◆ THE TASK
Copy the lines from the first one through the one containing "1:45 PM -- neither: three", both included, word for word. Leave the pictures out.

::: INFORMATION GIVEN :::

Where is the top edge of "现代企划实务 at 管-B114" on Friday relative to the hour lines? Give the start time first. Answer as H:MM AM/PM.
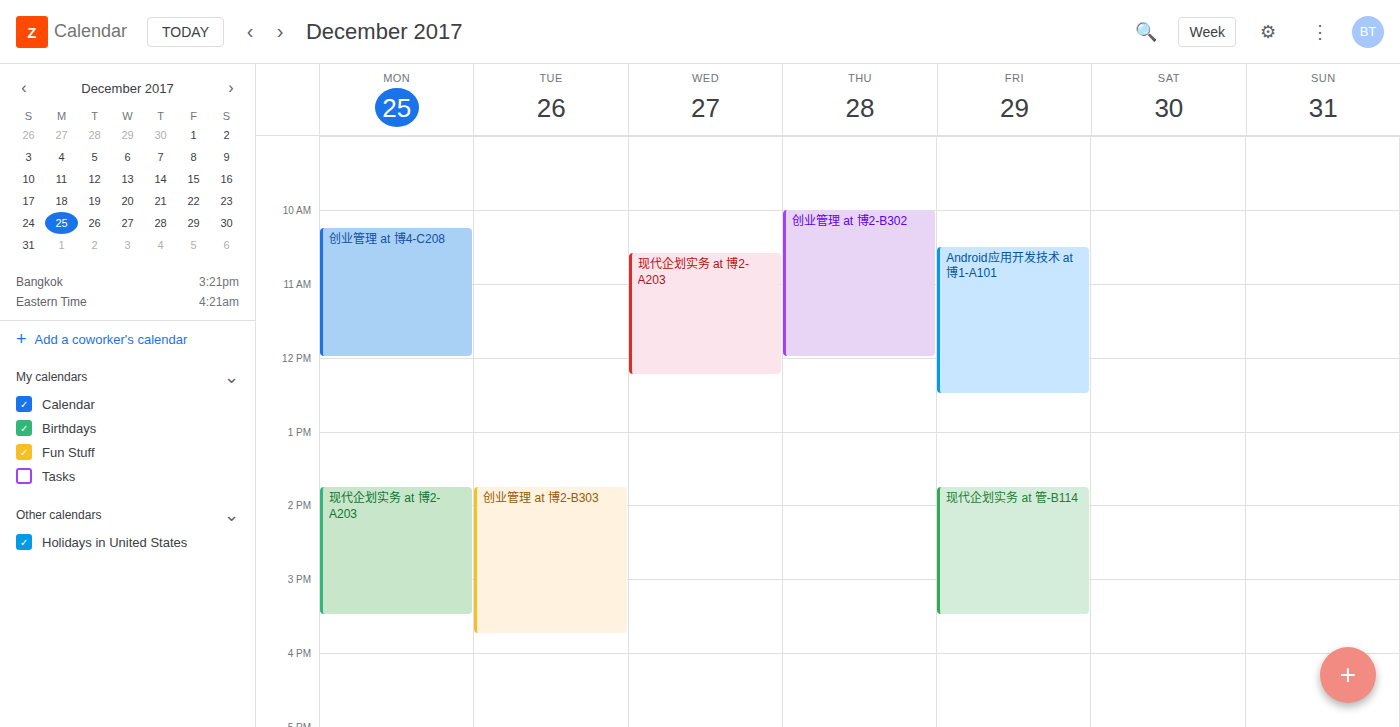
1:45 PM -- neither: three quarters of the way from the 1 PM line to the 2 PM line.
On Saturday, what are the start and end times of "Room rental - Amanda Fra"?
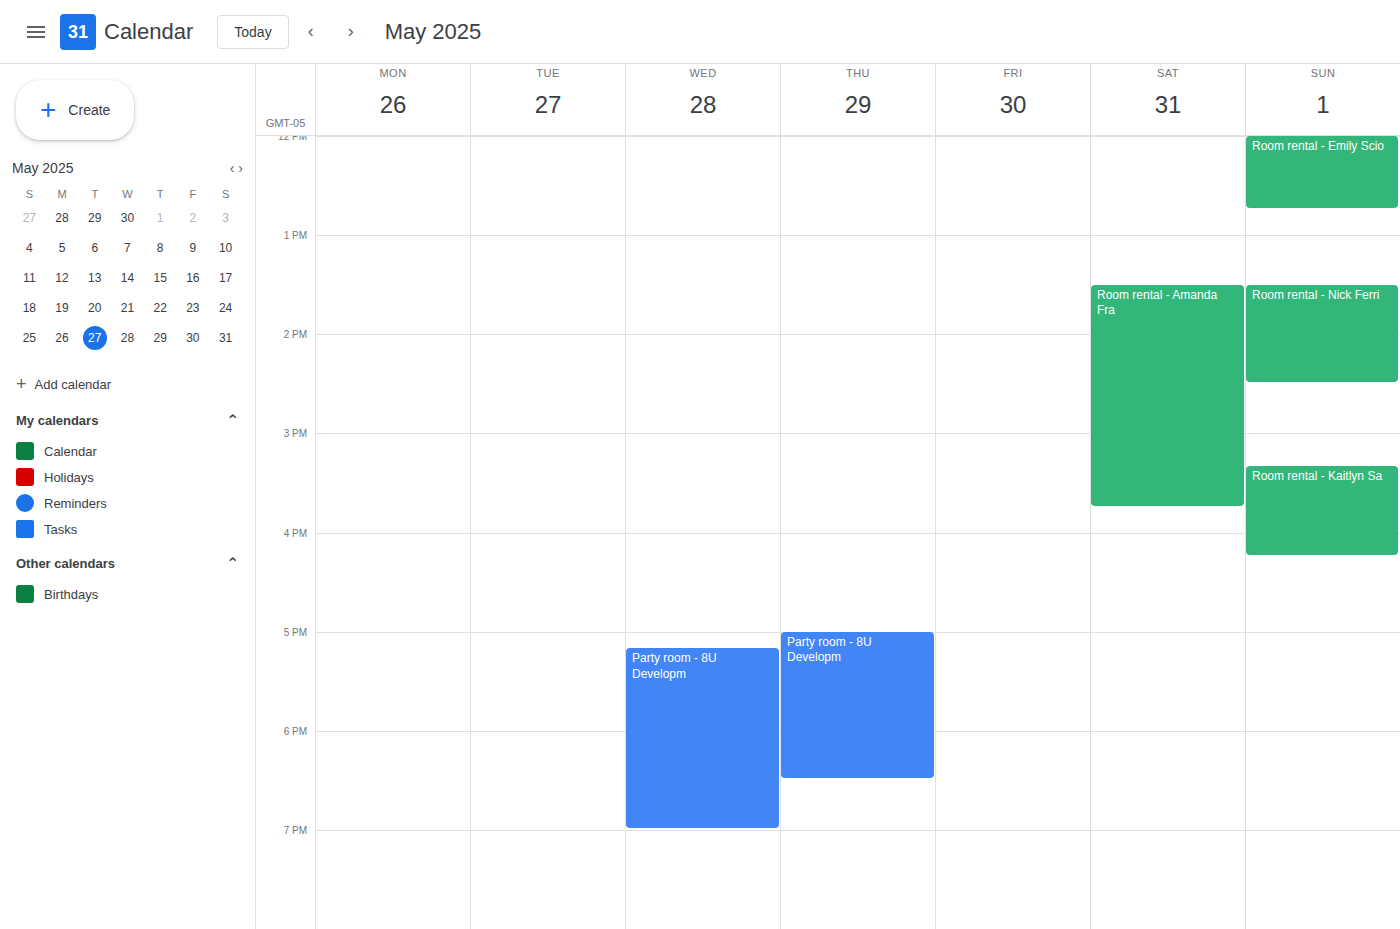
1:30 PM to 3:45 PM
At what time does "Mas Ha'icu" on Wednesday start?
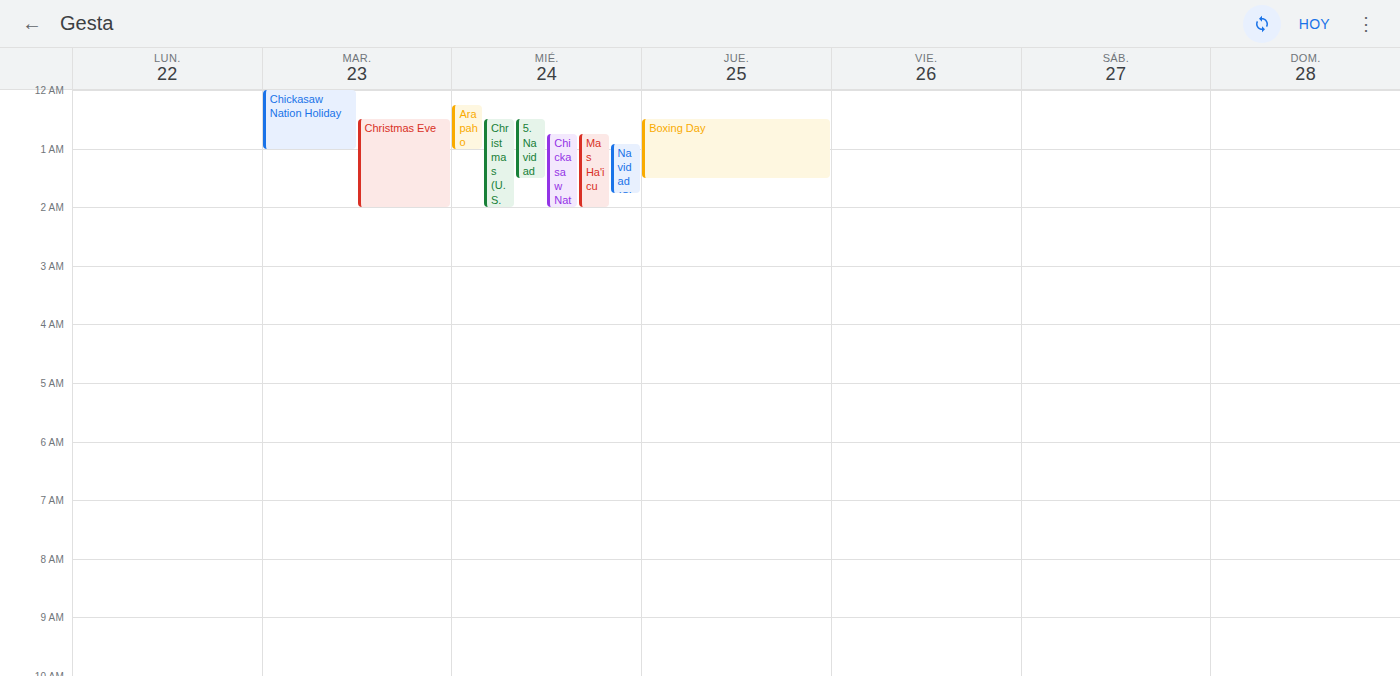
12:45 AM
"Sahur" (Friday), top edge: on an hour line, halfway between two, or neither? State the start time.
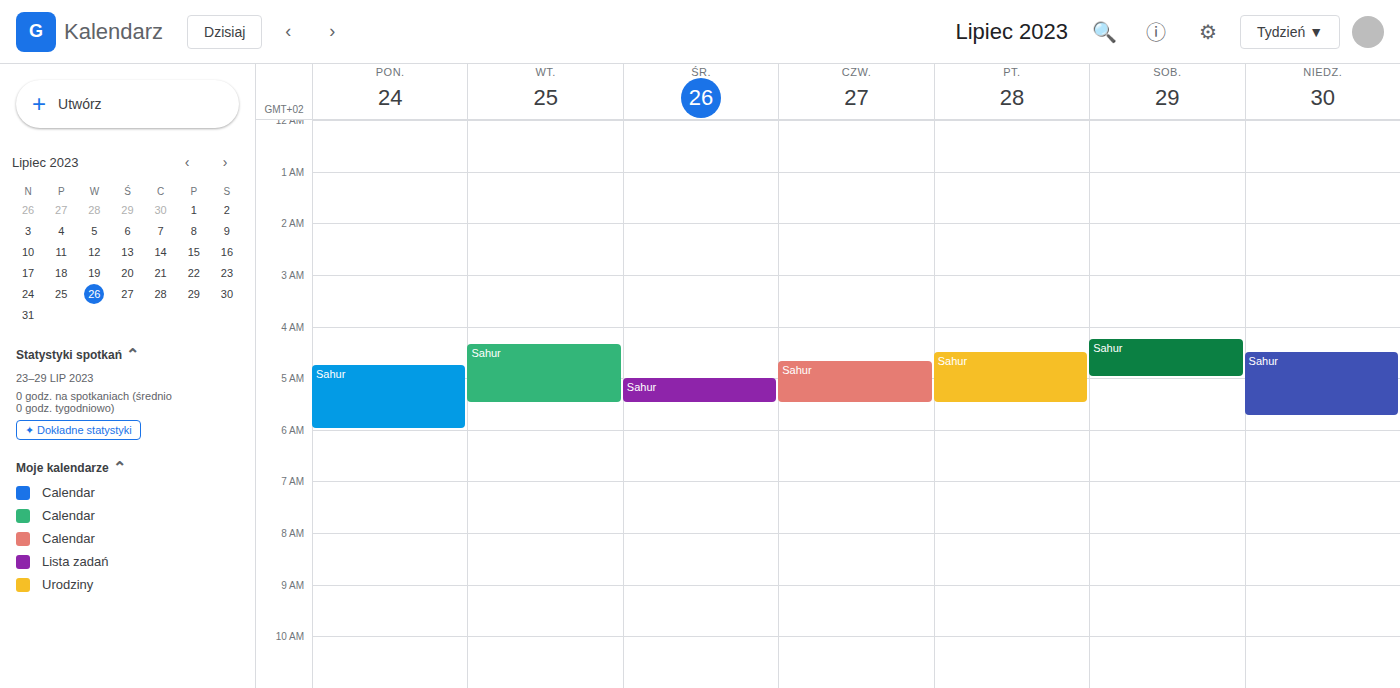
4:30 AM -- halfway between the 4 AM and 5 AM lines.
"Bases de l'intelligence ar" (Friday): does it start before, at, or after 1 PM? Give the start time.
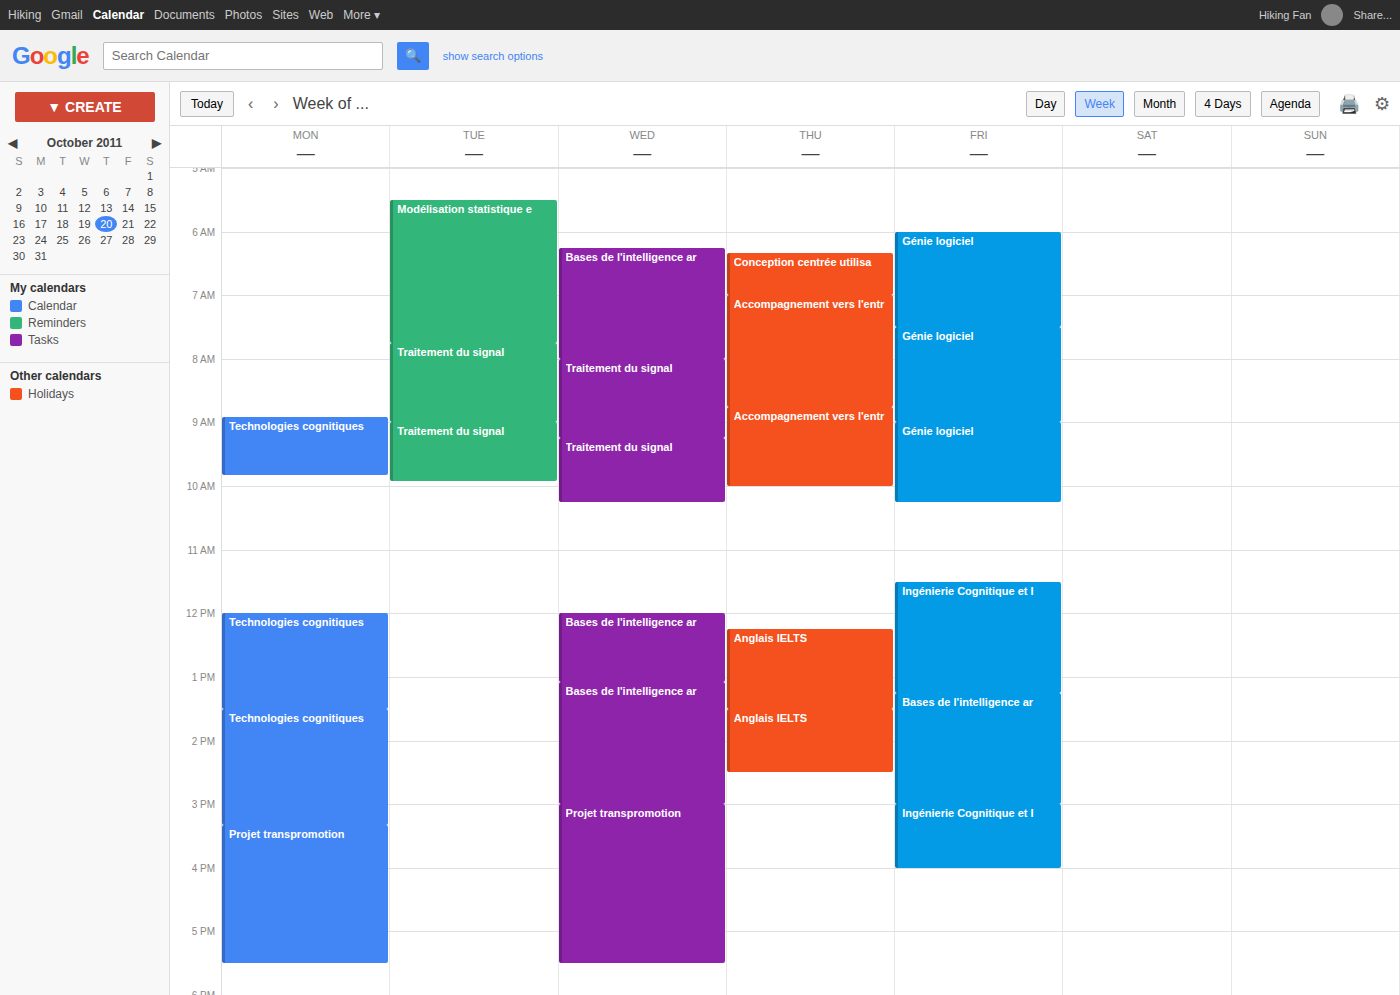
1:15 PM -- after 1 PM, 15 minutes below the 1 PM line.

:::

◆ FINISHED TASK
Where is the top edge of "现代企划实务 at 管-B114" on Friday relative to the hour lines? Give the start time first. Answer as H:MM AM/PM.
1:45 PM -- neither: three quarters of the way from the 1 PM line to the 2 PM line.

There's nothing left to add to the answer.